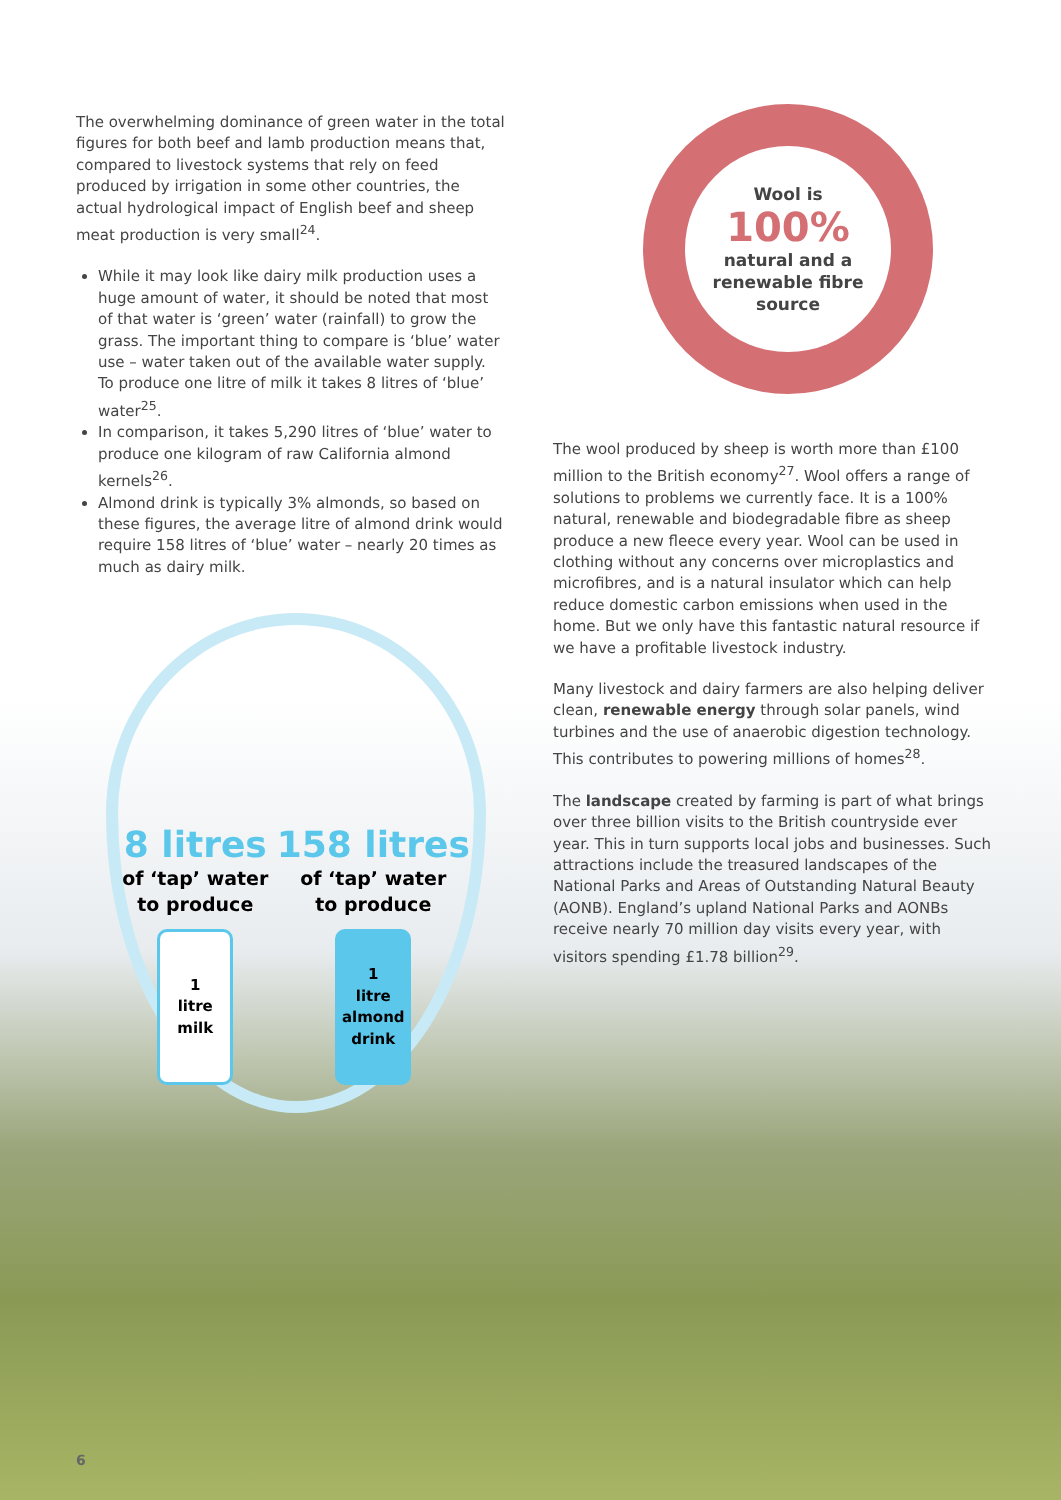The overwhelming dominance of green water in the total figures for both beef and lamb production means that, compared to livestock systems that rely on feed produced by irrigation in some other countries, the actual hydrological impact of English beef and sheep meat production is very small<sup>24</sup>.
While it may look like dairy milk production uses a huge amount of water, it should be noted that most of that water is ‘green’ water (rainfall) to grow the grass. The important thing to compare is ‘blue’ water use – water taken out of the available water supply. To produce one litre of milk it takes 8 litres of ‘blue’ water<sup>25</sup>.
In comparison, it takes 5,290 litres of ‘blue’ water to produce one kilogram of raw California almond kernels<sup>26</sup>.
Almond drink is typically 3% almonds, so based on these figures, the average litre of almond drink would require 158 litres of ‘blue’ water – nearly 20 times as much as dairy milk.
8 litres
of ‘tap’ water
to produce
1
litre
milk
158 litres
of ‘tap’ water
to produce
1
litre
almond
drink
Wool is
100%
natural and a renewable fibre source
The wool produced by sheep is worth more than £100 million to the British economy<sup>27</sup>. Wool offers a range of solutions to problems we currently face. It is a 100% natural, renewable and biodegradable fibre as sheep produce a new fleece every year. Wool can be used in clothing without any concerns over microplastics and microfibres, and is a natural insulator which can help reduce domestic carbon emissions when used in the home. But we only have this fantastic natural resource if we have a profitable livestock industry.
Many livestock and dairy farmers are also helping deliver clean, renewable energy through solar panels, wind turbines and the use of anaerobic digestion technology. This contributes to powering millions of homes<sup>28</sup>.
The landscape created by farming is part of what brings over three billion visits to the British countryside ever year. This in turn supports local jobs and businesses. Such attractions include the treasured landscapes of the National Parks and Areas of Outstanding Natural Beauty (AONB). England’s upland National Parks and AONBs receive nearly 70 million day visits every year, with visitors spending £1.78 billion<sup>29</sup>.
6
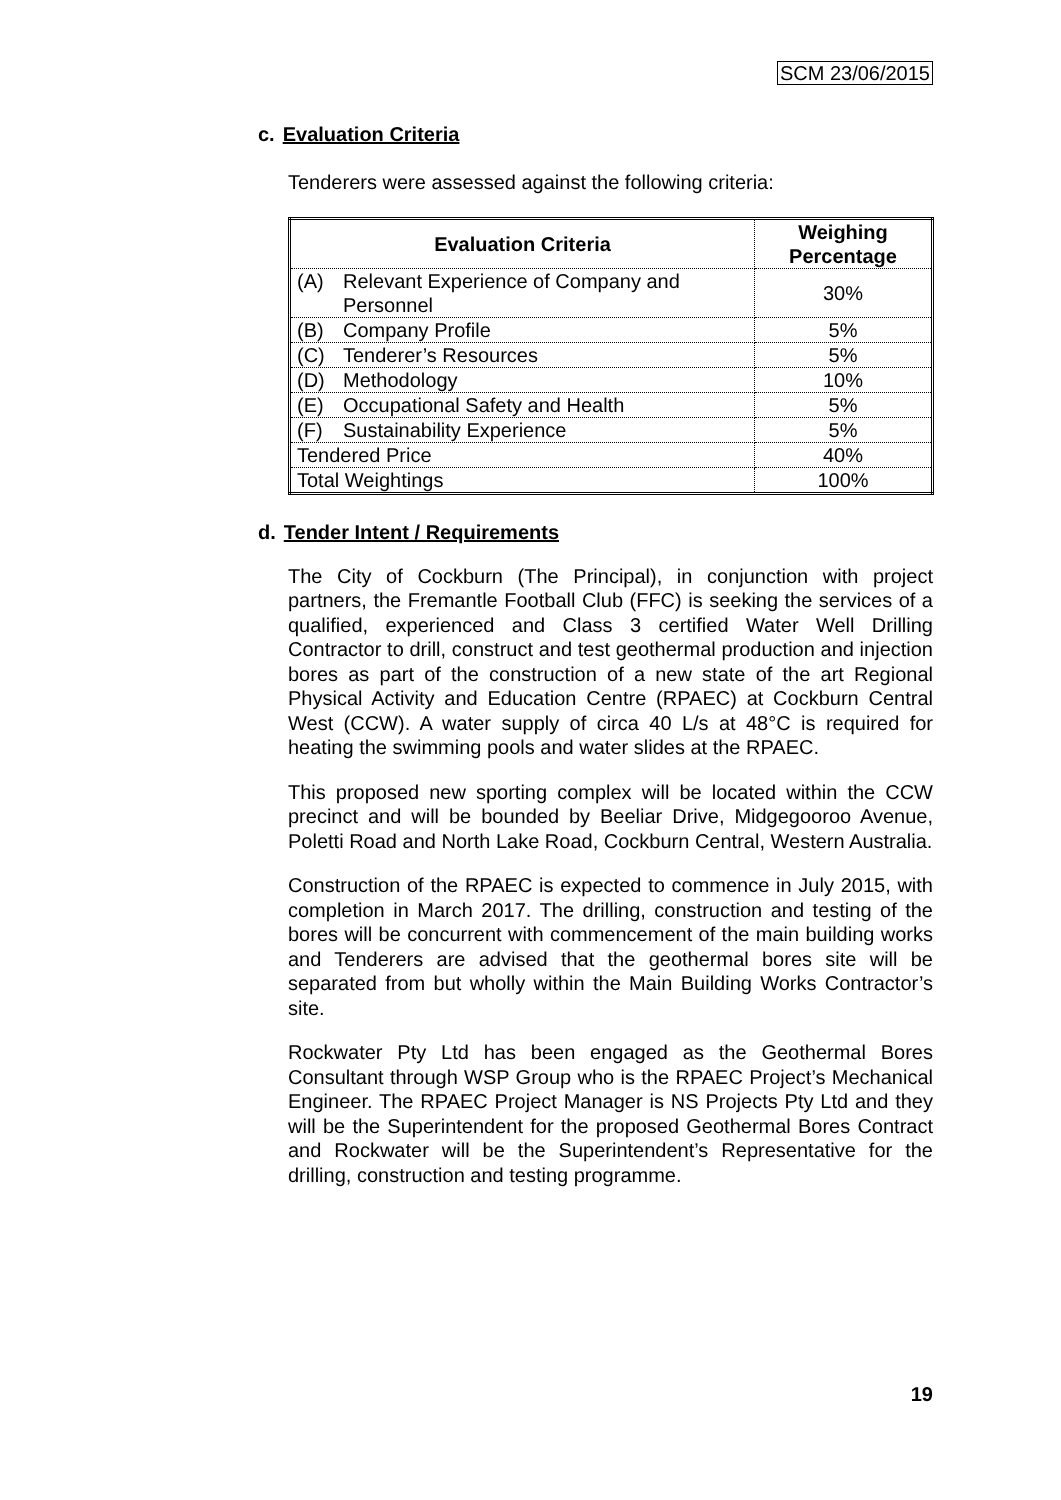SCM 23/06/2015
c. Evaluation Criteria
Tenderers were assessed against the following criteria:
| Evaluation Criteria | Weighing Percentage |
| --- | --- |
| (A) Relevant Experience of Company and Personnel | 30% |
| (B) Company Profile | 5% |
| (C) Tenderer’s Resources | 5% |
| (D) Methodology | 10% |
| (E) Occupational Safety and Health | 5% |
| (F) Sustainability Experience | 5% |
| Tendered Price | 40% |
| Total Weightings | 100% |
d. Tender Intent / Requirements
The City of Cockburn (The Principal), in conjunction with project partners, the Fremantle Football Club (FFC) is seeking the services of a qualified, experienced and Class 3 certified Water Well Drilling Contractor to drill, construct and test geothermal production and injection bores as part of the construction of a new state of the art Regional Physical Activity and Education Centre (RPAEC) at Cockburn Central West (CCW). A water supply of circa 40 L/s at 48°C is required for heating the swimming pools and water slides at the RPAEC.
This proposed new sporting complex will be located within the CCW precinct and will be bounded by Beeliar Drive, Midgegooroo Avenue, Poletti Road and North Lake Road, Cockburn Central, Western Australia.
Construction of the RPAEC is expected to commence in July 2015, with completion in March 2017. The drilling, construction and testing of the bores will be concurrent with commencement of the main building works and Tenderers are advised that the geothermal bores site will be separated from but wholly within the Main Building Works Contractor’s site.
Rockwater Pty Ltd has been engaged as the Geothermal Bores Consultant through WSP Group who is the RPAEC Project’s Mechanical Engineer. The RPAEC Project Manager is NS Projects Pty Ltd and they will be the Superintendent for the proposed Geothermal Bores Contract and Rockwater will be the Superintendent’s Representative for the drilling, construction and testing programme.
19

__________

### Work to be completed
Reproduce the data above in full, exactly, with the images removed.

### Solution for this task
The overwhelming dominance of green water in the total figures for both beef and lamb production means that, compared to livestock systems that rely on feed produced by irrigation in some other countries, the actual hydrological impact of English beef and sheep meat production is very small<sup>24</sup>.
While it may look like dairy milk production uses a huge amount of water, it should be noted that most of that water is ‘green’ water (rainfall) to grow the grass. The important thing to compare is ‘blue’ water use – water taken out of the available water supply. To produce one litre of milk it takes 8 litres of ‘blue’ water<sup>25</sup>.
In comparison, it takes 5,290 litres of ‘blue’ water to produce one kilogram of raw California almond kernels<sup>26</sup>.
Almond drink is typically 3% almonds, so based on these figures, the average litre of almond drink would require 158 litres of ‘blue’ water – nearly 20 times as much as dairy milk.
8 litres
of ‘tap’ water
to produce
1
litre
milk
158 litres
of ‘tap’ water
to produce
1
litre
almond
drink
Wool is
100%
natural and a renewable fibre source
The wool produced by sheep is worth more than £100 million to the British economy<sup>27</sup>. Wool offers a range of solutions to problems we currently face. It is a 100% natural, renewable and biodegradable fibre as sheep produce a new fleece every year. Wool can be used in clothing without any concerns over microplastics and microfibres, and is a natural insulator which can help reduce domestic carbon emissions when used in the home. But we only have this fantastic natural resource if we have a profitable livestock industry.
Many livestock and dairy farmers are also helping deliver clean, renewable energy through solar panels, wind turbines and the use of anaerobic digestion technology. This contributes to powering millions of homes<sup>28</sup>.
The landscape created by farming is part of what brings over three billion visits to the British countryside ever year. This in turn supports local jobs and businesses. Such attractions include the treasured landscapes of the National Parks and Areas of Outstanding Natural Beauty (AONB). England’s upland National Parks and AONBs receive nearly 70 million day visits every year, with visitors spending £1.78 billion<sup>29</sup>.
6
SCM 23/06/2015
c. Evaluation Criteria
Tenderers were assessed against the following criteria:
| Evaluation Criteria | Weighing Percentage |
| --- | --- |
| (A) Relevant Experience of Company and Personnel | 30% |
| (B) Company Profile | 5% |
| (C) Tenderer’s Resources | 5% |
| (D) Methodology | 10% |
| (E) Occupational Safety and Health | 5% |
| (F) Sustainability Experience | 5% |
| Tendered Price | 40% |
| Total Weightings | 100% |
d. Tender Intent / Requirements
The City of Cockburn (The Principal), in conjunction with project partners, the Fremantle Football Club (FFC) is seeking the services of a qualified, experienced and Class 3 certified Water Well Drilling Contractor to drill, construct and test geothermal production and injection bores as part of the construction of a new state of the art Regional Physical Activity and Education Centre (RPAEC) at Cockburn Central West (CCW). A water supply of circa 40 L/s at 48°C is required for heating the swimming pools and water slides at the RPAEC.
This proposed new sporting complex will be located within the CCW precinct and will be bounded by Beeliar Drive, Midgegooroo Avenue, Poletti Road and North Lake Road, Cockburn Central, Western Australia.
Construction of the RPAEC is expected to commence in July 2015, with completion in March 2017. The drilling, construction and testing of the bores will be concurrent with commencement of the main building works and Tenderers are advised that the geothermal bores site will be separated from but wholly within the Main Building Works Contractor’s site.
Rockwater Pty Ltd has been engaged as the Geothermal Bores Consultant through WSP Group who is the RPAEC Project’s Mechanical Engineer. The RPAEC Project Manager is NS Projects Pty Ltd and they will be the Superintendent for the proposed Geothermal Bores Contract and Rockwater will be the Superintendent’s Representative for the drilling, construction and testing programme.
19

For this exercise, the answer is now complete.